When's the best time to get pregnant? Use our interactive ovulation calculator to work out when you're most fertile and most likely to conceive.

How do you take the plunge and start TTC?

6 replies

Scp93 · 14/10/2020 15:56

My partner and I have been together 7+ years. He’s 29 and always said he wanted a baby before 30 - I’ll turn 28 soon and want the same. We have secure jobs, are happy in our relationship, both keen for 2 children in our future... but I just keep dithering when he asks if this month is the month to start trying.

A lot of my life goals have been ticked. I have a MSc, I got promoted earlier this year to my first management role (same organisation, so waiting for Mat leave not an issue), bought a house, visited some amazing countries, wild nights out... babies are next! so why can’t I just get on with it? Why am I so obsessed with what other people might think of me? In my social circle (and where I live/work too) it’s unusual for people to have their first children before they’re 31/32 and obviously that’s their decision - and I shouldn’t let it affect mine. But it is. I worry about what people at work will think - “oh she had so much potential!”.

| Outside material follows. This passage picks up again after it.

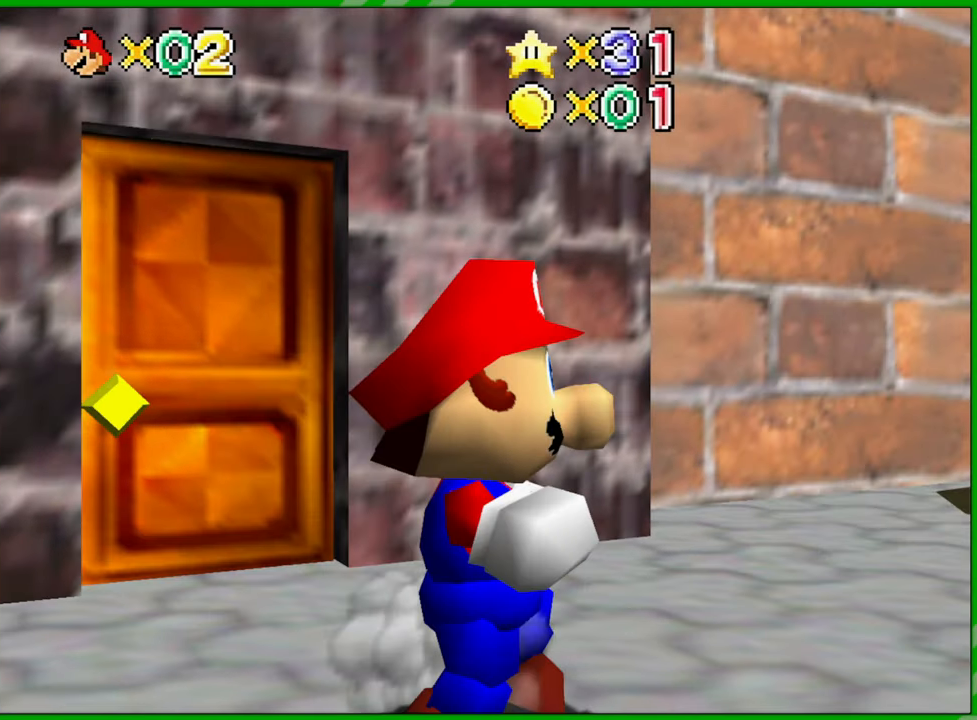
{"buttons": ["C_LEFT"], "left_stick": "up-right", "events": [[100, "C_LEFT", "up"], [183, "C_LEFT", "down"], [283, "C_LEFT", "up"], [367, "C_LEFT", "down"], [433, "left_stick", "up-right"]]}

I just can’t bring myself to start TTC, despite my personal circumstances being as good as they’ll ever be. Feeling like I’ve internalised all the woman-bashing headlines that give us grief if we don’t get pregnant at bang on the age of 30 Blush damned if we do, dammed if we don’t...

Do I need to just get on with it? Or is this a common feeling to have that I should take my time to work through? Sorry for the self-indulgent essay! Any thoughts would be really appreciated.

OP posts:
Bells3032 · 14/10/2020 16:04

You'll never feel 100% ready for it but don't feel pressured to do it just cos you're nearly 30. it's relatively young these days. I didn't even meet my now DH til i was nearly 30 and starting to TTC at 32.

For me I was so not ready and then one day something just switched in my head and it's what i wanted. Don't know why, don't know how it was literally one day no and the next day yes

If you're not ready do it don't feel forced. Only do what you want to do

Scp93 · 14/10/2020 17:09

Thanks @Bells3032 Smile I do really want to start trying (does that even make sense when paired with my first post?!) just struggling to actually get over what I perceive as judgement to not waiting until Im in my 30s. Which sounds so ridiculous when I type it out. If I’ve got to this point a few years earlier than my friends and colleagues, why does that matter?!

I clearly need to stop worrying about what other people think Grin I feel better from just having written this post tbh.

OP posts:
Juno231 · 14/10/2020 17:17

@Scp93 How about you go down the NTNP route? I.e. not trying but not preventing either. Just come off contraceptives but don't actively try to TTC and see how that makes you feel. It might make you feel really excited and prompt you go nuts with OPKs and temping by the second cycle, who know!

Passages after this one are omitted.